WHAT TO DO: Lay out the stretch of the records below from the line containing "genus: Lathyrus" through the line containing "order: Araneae" as a Markdown table with the columns Row and Line, numbering each row and skipping blank lines. Include no other lines.
######
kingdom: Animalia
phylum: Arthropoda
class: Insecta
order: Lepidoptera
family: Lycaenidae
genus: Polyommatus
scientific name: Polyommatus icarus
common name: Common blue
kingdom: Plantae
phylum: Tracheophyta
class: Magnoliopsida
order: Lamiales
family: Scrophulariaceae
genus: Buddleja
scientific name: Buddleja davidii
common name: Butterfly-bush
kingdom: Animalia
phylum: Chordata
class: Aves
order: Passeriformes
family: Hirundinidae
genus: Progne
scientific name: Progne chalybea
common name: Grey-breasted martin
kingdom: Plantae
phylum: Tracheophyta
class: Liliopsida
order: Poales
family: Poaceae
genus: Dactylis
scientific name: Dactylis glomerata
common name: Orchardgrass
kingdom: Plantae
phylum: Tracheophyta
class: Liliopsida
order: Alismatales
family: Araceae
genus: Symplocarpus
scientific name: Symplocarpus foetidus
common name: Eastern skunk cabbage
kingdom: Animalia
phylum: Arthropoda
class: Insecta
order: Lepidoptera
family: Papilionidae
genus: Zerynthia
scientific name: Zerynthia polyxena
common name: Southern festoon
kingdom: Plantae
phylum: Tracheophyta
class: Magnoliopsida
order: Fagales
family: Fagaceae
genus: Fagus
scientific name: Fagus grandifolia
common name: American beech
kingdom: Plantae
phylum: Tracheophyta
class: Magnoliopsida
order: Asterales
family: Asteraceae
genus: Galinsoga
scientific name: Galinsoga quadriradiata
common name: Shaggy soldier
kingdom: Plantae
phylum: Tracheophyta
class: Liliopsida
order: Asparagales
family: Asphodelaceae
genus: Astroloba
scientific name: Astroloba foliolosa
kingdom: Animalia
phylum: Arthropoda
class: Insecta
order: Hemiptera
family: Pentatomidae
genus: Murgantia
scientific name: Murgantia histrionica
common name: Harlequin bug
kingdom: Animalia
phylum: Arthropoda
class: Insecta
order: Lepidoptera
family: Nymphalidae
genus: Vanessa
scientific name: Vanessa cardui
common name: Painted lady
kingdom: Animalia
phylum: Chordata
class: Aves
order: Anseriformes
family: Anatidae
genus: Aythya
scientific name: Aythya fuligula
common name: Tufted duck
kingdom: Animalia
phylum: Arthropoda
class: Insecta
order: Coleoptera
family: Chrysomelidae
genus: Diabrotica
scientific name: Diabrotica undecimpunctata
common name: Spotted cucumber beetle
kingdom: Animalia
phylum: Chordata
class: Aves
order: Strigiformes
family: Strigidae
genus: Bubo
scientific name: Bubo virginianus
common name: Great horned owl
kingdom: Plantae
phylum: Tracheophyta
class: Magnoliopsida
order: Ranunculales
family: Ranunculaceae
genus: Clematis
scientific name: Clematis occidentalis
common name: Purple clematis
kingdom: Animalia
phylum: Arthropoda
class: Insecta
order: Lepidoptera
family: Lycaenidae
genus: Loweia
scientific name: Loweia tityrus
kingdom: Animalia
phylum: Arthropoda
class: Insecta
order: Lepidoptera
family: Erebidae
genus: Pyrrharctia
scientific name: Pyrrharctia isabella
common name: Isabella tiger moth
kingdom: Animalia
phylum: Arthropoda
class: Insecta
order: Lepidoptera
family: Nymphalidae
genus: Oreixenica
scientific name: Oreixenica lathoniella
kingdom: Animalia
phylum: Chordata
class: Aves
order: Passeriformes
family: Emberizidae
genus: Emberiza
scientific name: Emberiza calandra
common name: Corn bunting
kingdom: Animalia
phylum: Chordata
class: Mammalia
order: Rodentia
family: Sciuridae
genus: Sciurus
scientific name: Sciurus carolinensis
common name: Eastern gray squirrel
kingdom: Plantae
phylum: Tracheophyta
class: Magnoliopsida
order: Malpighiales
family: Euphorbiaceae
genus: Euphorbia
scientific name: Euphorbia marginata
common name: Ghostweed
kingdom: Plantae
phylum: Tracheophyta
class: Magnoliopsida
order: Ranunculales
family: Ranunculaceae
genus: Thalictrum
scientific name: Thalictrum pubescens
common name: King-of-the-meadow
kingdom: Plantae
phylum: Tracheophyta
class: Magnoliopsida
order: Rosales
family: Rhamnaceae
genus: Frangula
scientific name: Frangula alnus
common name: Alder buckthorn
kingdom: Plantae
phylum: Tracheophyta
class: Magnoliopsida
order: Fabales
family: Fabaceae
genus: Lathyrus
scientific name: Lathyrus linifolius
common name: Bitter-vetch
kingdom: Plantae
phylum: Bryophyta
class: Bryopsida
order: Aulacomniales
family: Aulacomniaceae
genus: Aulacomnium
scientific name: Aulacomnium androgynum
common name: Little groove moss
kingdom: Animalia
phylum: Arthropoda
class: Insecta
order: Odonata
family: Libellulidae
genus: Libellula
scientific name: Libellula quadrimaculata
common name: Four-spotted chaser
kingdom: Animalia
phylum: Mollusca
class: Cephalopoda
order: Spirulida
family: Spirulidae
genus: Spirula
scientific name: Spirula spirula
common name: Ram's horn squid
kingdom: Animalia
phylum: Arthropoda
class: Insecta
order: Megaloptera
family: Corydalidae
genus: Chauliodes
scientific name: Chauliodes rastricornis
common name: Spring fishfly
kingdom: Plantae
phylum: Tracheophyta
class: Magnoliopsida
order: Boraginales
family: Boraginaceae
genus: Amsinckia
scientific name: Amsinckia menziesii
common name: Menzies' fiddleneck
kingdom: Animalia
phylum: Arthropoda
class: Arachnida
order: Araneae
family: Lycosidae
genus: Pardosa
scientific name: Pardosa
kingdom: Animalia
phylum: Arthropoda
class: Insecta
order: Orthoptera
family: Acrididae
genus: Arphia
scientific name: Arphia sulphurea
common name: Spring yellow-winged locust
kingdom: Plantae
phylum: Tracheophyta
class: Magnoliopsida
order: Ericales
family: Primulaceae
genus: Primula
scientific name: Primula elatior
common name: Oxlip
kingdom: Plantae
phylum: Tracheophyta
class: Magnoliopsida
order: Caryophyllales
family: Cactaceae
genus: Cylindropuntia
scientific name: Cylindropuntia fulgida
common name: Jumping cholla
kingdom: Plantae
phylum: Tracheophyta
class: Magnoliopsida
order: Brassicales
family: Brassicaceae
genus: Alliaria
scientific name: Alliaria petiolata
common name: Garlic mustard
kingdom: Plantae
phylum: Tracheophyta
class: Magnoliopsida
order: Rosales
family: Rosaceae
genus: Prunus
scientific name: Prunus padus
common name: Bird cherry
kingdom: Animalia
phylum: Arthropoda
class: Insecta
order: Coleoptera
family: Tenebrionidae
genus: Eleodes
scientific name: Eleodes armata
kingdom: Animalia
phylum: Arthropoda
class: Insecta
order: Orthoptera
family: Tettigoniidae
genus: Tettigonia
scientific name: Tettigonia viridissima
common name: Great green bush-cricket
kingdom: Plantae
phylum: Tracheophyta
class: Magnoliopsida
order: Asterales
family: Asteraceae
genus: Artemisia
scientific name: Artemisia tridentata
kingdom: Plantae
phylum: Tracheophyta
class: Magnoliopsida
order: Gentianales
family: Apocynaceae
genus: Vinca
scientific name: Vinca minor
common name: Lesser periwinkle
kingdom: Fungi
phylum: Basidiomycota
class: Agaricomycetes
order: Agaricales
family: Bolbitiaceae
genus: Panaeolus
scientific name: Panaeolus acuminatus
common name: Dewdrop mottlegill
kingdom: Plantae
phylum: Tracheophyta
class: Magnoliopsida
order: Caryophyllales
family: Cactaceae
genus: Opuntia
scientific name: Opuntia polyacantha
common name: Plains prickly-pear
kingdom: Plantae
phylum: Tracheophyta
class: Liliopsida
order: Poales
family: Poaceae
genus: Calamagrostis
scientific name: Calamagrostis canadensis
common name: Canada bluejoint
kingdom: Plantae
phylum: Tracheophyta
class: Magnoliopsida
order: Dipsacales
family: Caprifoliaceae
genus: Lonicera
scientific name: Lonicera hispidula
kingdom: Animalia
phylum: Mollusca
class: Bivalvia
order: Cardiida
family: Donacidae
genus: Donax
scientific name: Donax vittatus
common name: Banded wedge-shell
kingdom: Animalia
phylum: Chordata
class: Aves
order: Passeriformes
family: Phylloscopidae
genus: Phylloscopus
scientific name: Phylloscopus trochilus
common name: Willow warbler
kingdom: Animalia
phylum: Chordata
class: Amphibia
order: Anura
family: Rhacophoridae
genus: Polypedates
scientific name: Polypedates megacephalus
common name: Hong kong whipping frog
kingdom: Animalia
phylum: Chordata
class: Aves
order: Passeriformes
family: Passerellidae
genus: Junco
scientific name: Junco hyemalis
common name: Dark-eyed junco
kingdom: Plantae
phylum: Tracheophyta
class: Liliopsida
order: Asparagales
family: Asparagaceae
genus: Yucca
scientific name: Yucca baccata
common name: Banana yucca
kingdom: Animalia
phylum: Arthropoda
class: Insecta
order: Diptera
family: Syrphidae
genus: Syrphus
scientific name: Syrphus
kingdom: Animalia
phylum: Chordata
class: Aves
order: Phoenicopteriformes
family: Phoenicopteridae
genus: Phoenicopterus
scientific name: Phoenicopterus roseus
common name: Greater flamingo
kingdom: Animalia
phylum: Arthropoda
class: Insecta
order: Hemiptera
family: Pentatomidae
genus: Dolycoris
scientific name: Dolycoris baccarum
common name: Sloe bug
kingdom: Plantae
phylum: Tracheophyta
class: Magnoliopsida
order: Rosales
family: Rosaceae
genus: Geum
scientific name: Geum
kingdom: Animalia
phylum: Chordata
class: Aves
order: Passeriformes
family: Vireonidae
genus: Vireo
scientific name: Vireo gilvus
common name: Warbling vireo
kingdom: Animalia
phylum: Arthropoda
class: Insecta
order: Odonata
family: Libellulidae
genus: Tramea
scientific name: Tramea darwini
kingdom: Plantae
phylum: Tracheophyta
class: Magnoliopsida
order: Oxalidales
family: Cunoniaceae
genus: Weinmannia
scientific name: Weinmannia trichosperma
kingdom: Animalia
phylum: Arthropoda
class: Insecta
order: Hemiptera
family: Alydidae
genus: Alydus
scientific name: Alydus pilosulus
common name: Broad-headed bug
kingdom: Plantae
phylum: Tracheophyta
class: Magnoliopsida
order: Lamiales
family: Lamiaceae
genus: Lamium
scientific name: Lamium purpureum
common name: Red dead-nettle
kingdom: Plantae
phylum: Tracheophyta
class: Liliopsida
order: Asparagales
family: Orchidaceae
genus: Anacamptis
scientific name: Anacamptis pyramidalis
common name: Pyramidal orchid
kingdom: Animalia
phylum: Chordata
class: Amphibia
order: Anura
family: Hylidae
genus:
######
OUTPUT FOR THIS TASK:
| Row | Line |
|---|---|
| 1 | genus: Lathyrus |
| 2 | scientific name: Lathyrus linifolius |
| 3 | common name: Bitter-vetch |
| 4 | kingdom: Plantae |
| 5 | phylum: Bryophyta |
| 6 | class: Bryopsida |
| 7 | order: Aulacomniales |
| 8 | family: Aulacomniaceae |
| 9 | genus: Aulacomnium |
| 10 | scientific name: Aulacomnium androgynum |
| 11 | common name: Little groove moss |
| 12 | kingdom: Animalia |
| 13 | phylum: Arthropoda |
| 14 | class: Insecta |
| 15 | order: Odonata |
| 16 | family: Libellulidae |
| 17 | genus: Libellula |
| 18 | scientific name: Libellula quadrimaculata |
| 19 | common name: Four-spotted chaser |
| 20 | kingdom: Animalia |
| 21 | phylum: Mollusca |
| 22 | class: Cephalopoda |
| 23 | order: Spirulida |
| 24 | family: Spirulidae |
| 25 | genus: Spirula |
| 26 | scientific name: Spirula spirula |
| 27 | common name: Ram's horn squid |
| 28 | kingdom: Animalia |
| 29 | phylum: Arthropoda |
| 30 | class: Insecta |
| 31 | order: Megaloptera |
| 32 | family: Corydalidae |
| 33 | genus: Chauliodes |
| 34 | scientific name: Chauliodes rastricornis |
| 35 | common name: Spring fishfly |
| 36 | kingdom: Plantae |
| 37 | phylum: Tracheophyta |
| 38 | class: Magnoliopsida |
| 39 | order: Boraginales |
| 40 | family: Boraginaceae |
| 41 | genus: Amsinckia |
| 42 | scientific name: Amsinckia menziesii |
| 43 | common name: Menzies' fiddleneck |
| 44 | kingdom: Animalia |
| 45 | phylum: Arthropoda |
| 46 | class: Arachnida |
| 47 | order: Araneae |